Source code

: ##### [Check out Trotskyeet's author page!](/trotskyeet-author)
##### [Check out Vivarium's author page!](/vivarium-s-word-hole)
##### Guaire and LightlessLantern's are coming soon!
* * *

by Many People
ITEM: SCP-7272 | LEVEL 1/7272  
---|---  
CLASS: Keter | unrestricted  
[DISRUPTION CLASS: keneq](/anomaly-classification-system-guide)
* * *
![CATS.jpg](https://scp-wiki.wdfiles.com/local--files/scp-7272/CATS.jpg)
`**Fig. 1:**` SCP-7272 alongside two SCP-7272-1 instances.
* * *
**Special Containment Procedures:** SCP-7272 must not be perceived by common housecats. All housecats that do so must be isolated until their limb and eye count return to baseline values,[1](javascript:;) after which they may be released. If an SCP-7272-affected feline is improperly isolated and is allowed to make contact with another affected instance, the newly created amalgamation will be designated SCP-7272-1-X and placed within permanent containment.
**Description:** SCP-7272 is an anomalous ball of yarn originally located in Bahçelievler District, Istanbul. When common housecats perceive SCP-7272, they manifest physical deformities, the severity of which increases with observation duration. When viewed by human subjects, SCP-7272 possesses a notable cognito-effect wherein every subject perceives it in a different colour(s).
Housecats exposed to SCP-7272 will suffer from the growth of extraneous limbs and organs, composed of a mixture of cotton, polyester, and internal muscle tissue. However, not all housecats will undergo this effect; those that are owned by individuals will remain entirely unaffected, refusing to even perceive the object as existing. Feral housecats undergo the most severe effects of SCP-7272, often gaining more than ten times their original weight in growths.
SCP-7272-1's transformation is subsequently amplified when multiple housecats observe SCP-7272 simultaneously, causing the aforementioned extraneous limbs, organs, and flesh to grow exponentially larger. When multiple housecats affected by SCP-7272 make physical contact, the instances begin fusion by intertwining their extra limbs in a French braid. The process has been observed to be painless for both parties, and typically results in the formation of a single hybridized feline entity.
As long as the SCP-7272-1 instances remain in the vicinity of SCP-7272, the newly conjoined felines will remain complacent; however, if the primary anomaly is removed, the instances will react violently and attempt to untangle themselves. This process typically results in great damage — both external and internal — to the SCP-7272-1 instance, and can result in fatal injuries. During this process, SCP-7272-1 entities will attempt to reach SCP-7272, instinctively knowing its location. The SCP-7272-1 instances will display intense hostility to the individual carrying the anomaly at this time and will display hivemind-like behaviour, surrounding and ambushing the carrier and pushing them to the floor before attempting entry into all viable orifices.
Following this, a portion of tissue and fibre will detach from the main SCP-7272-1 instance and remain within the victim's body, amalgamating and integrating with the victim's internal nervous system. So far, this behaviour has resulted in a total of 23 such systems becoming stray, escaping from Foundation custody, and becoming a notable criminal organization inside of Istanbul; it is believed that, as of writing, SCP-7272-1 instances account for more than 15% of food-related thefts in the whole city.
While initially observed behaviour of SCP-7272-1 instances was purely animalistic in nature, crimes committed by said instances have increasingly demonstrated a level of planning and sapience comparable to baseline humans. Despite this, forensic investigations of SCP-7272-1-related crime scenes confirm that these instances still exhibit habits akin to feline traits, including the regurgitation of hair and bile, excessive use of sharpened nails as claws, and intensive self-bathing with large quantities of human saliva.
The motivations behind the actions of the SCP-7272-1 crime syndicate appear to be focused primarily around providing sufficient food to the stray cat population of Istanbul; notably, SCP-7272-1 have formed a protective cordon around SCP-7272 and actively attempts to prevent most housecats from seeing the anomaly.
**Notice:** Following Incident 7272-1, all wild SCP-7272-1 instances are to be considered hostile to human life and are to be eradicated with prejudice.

- **BRIEF**
Every line of the listing above that contains "author" is to be copied.

- **YOUR RESPONSE**
: ##### [Check out Trotskyeet's author page!](/trotskyeet-author)
##### [Check out Vivarium's author page!](/vivarium-s-word-hole)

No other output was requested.